# TEXTE D'ÉTUDE:
============
Le Lanceur d'Alerte

Libre Opinion - La Libre Parole

Publié le mercredi 7 juin 2006

Mercredi 7 juin 2006

Communiqué du Collectif Justice pour Tous: Commission Outreau et Réforme de la Justice.

Madame Chantal COTTET et le Collectif Justice pour Tous nous prient de vous faire parvenir le communiqué suivant en date du 7 juin 2006 :
 
COLLECTIF JUSTICE POUR TOUS
 
Contact : 01 69 90 37 76 & 06 07 94 01 58. Madame Chantal COTTET.
 
La Commission Outreau rend public son rapport….
 
Stupidité ou perversité, c'est, selon l'avis des uns et des autres, ce qui se profile derrière les propositions de la commission.
 
Pourquoi ?
 
Outreau, c'est une affaire de pédophilie et d'inceste. la Commission a elle-même fait remarquer toute la complexité de ce type d'affaire.
 
Pourquoi les conclusions de la Commission n'aboutissent-elles pas à la création d'une cellule judiciaire spécialisée ? Il existe des spécialisations au sein de la police et de la justice (brigade financière, mœurs, grand banditisme, stupéfiants,..)et des tribunaux spécialisés (tribunaux administratifs, de commerce, prud'hommes,..).
 
On observe une explosion dangereuse des accusations de pédophilie et d'inceste sur tout le territoire (règlement de compte au sein des famille, séparation du couple difficile, motif purement vénal) qui ne reposent que sur les témoignages des victimes. Les condamnations abusives se multiplient. Ces errements sont graves car les vraies victimes d'actes pédophiles ou incestueux, traumatisées, sont effrayées par cette justice-spectacle.
 
Le CSM nouvelle formule est un leurre : La Commission propose la création d'une voie de garage pour toutes les victimes de jugements viciés. le Collectif justice démontre ci-après, dans sa lettre déposée à plus de cinquante députés et adressée par mail aux autres, que c'est un leurre qui permet aux politiques de se décharger de leurs responsabilités, mais ne résoudra rien pour les victimes.
 
Nous notons que le mot "Victimes du système judiciaire" est banni du rapport de la Commission Outreau, comme s'il n'en existait pas.
 
Le 19 juin, la Cour de Cassation fêtera le centenaire de la réhabilitation de Dreyfus . Le collectif sera présent pour dénoncer le fait que la justice n'a toujours pas tiré les conclusions de cette affaire et ne s'est toujours pas remise en cause. Aujourd'hui des procès se multiplient sur tout le territoire sans que personne ne s'en émeuvent.
 
Lettre du Collectif Justice pour Tous aux Honorables Parlementaires en date du 6 juin 2006 et remise le jour même à l‘Assemblée nationale après 15 : 00 :
Mesdames, Messieurs les Députés,
A l'heure où des institutions internationales invitent à combattre la corruption "qui compromet le fonctionnement correct des États, introduit une méfiance croissante des citoyens, pervertit à la racine le rôle des institutions représentatives, aggrave les inégalités…" (Congrès Justice et Paix Rome Juin 2006), la commission d'enquête parlementaire "chargée de rechercher les causes des dysfonctionnements de la justice dans l'affaire dite d'Outreau" occulte ce fléau qu'est la corruption inhérente à certains modes d'exercice du pouvoir et, notamment, ceux qui caractérisent le pouvoir judiciaire.
============
# CONSIGNE A:
Traduisez en anglais cette phrase du communiqué : « Les condamnations abusives se multiplient. »
# CONSIGNE B:
Modifiez le passage du communiqué allant de « Le Lanceur d'Alerte » à « de la Justice. » en y remplaçant « Commission Outreau » par « commission parlementaire ».

# EXTRAITS DE FICHES:
============
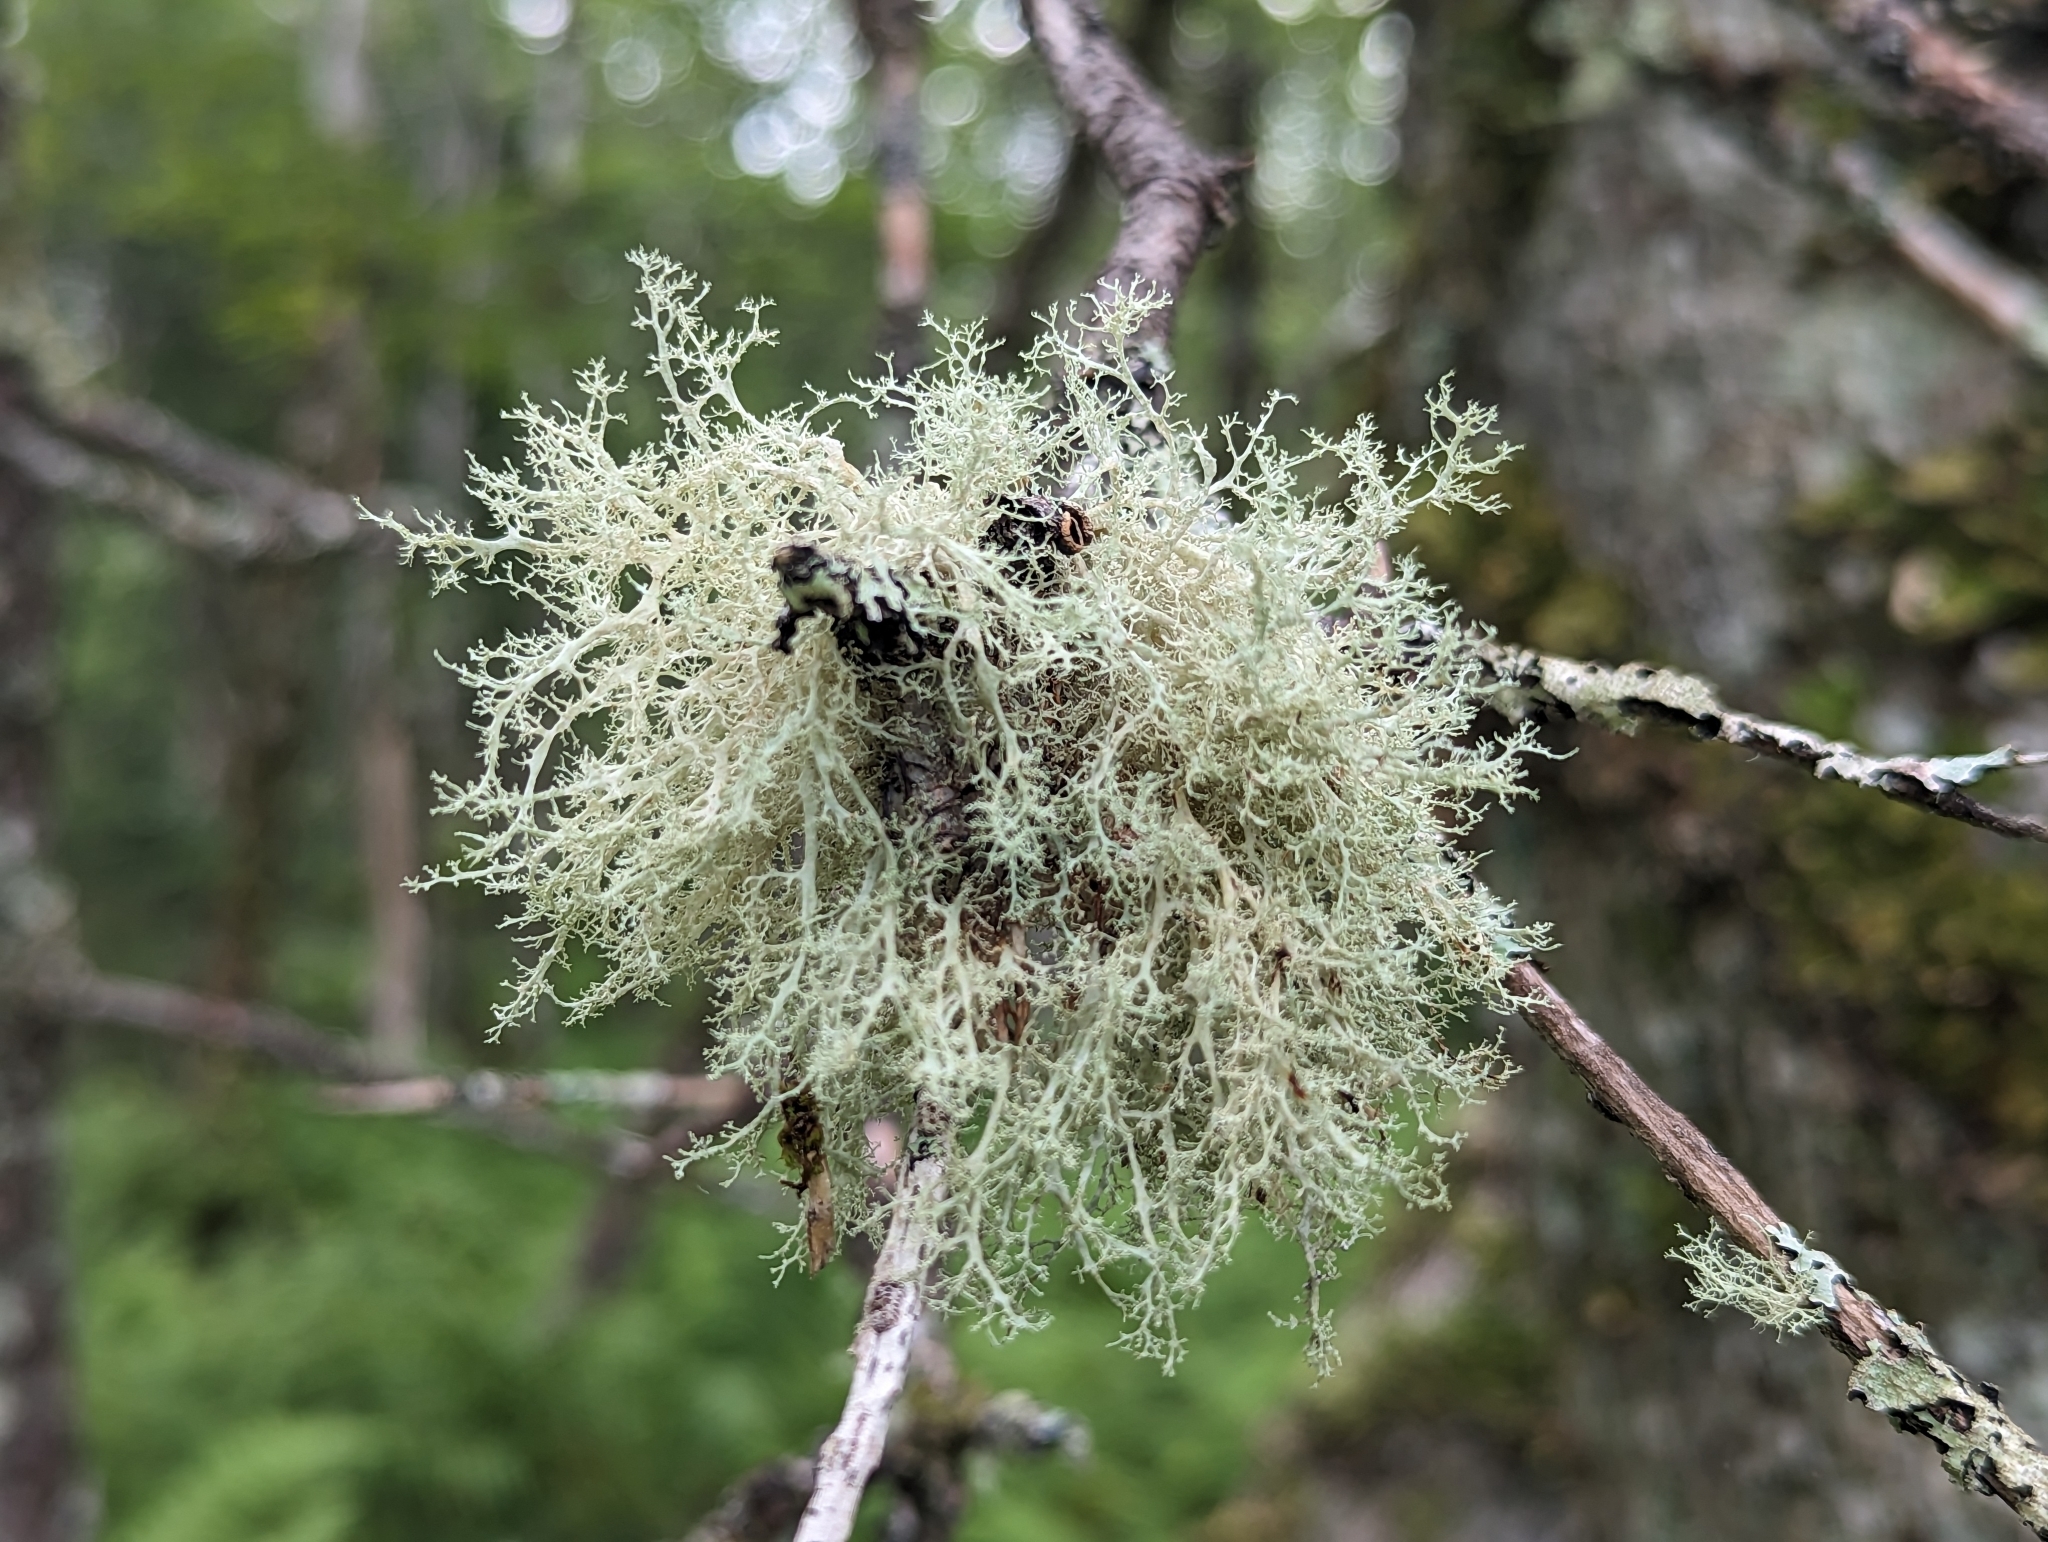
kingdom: Fungi
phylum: Ascomycota
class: Lecanoromycetes
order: Lecanorales
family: Ramalinaceae
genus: Ramalina
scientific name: Ramalina roesleri
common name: Frayed ribbon lichen
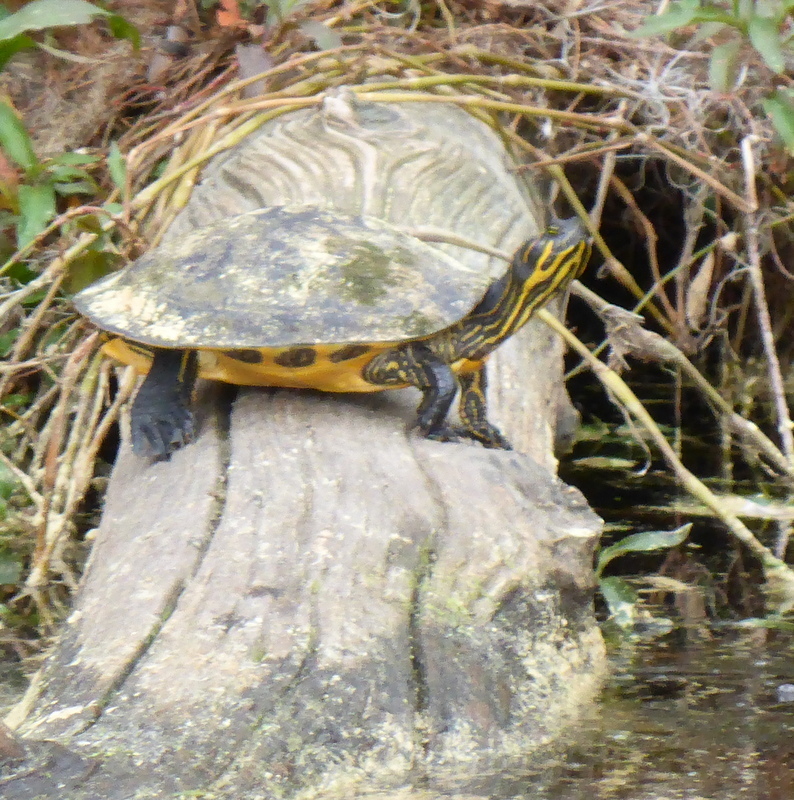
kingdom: Animalia
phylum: Chordata
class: Testudines
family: Emydidae
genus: Pseudemys
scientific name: Pseudemys concinna
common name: Eastern river cooter
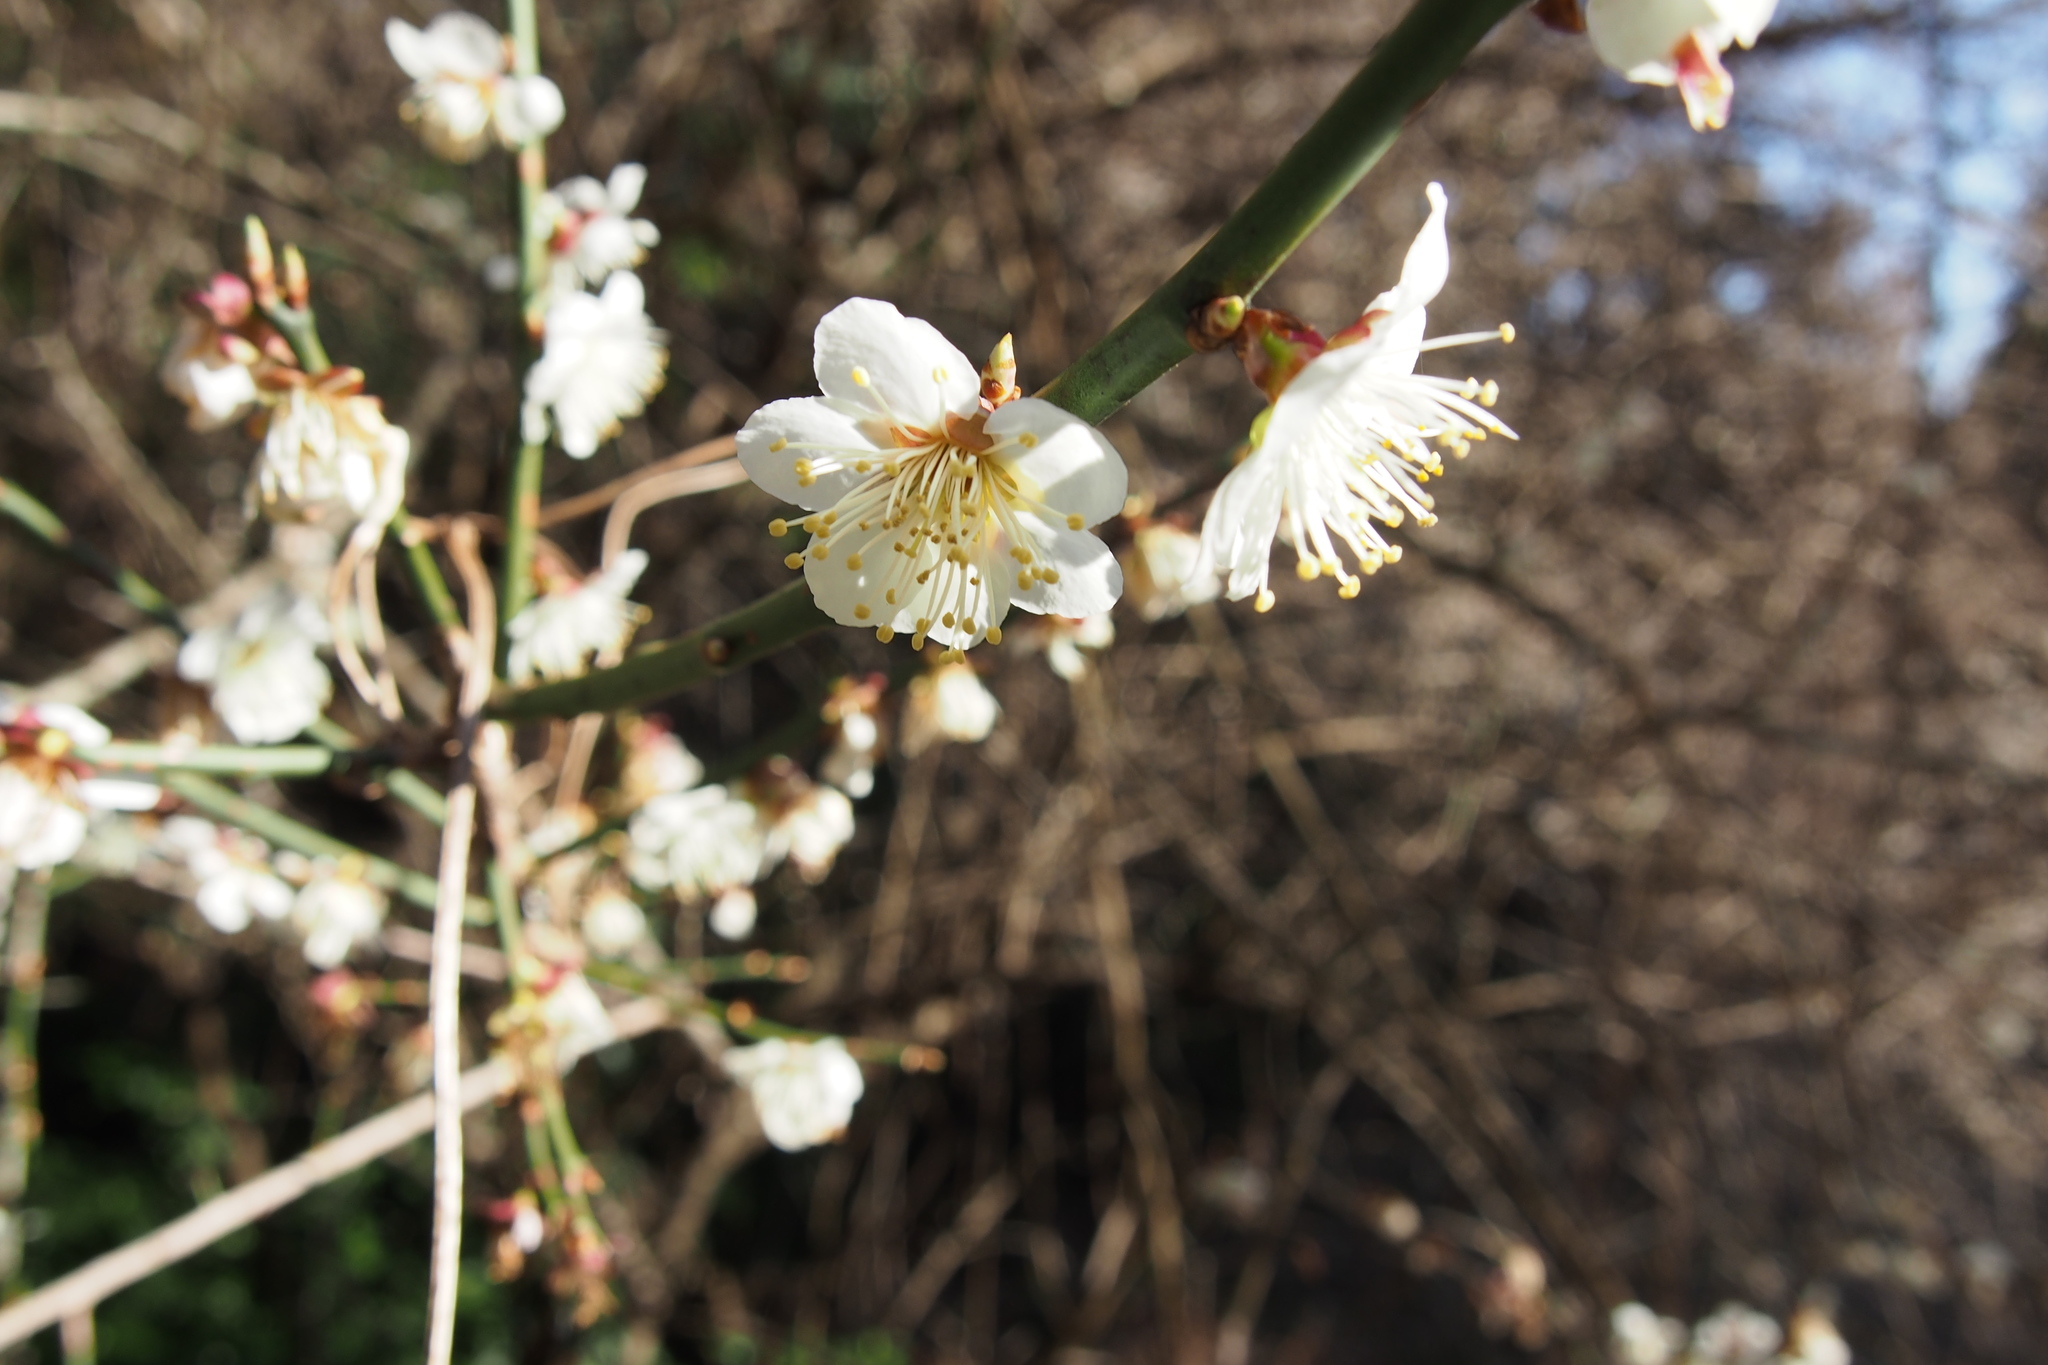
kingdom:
============
# RÉPONSE RÉDIGÉE A:
Wrongful convictions are on the rise.

# RÉPONSE RÉDIGÉE B:
Le Lanceur d'Alerte

Libre Opinion - La Libre Parole

Publié le mercredi 7 juin 2006

Mercredi 7 juin 2006

Communiqué du Collectif Justice pour Tous: commission parlementaire et Réforme de la Justice.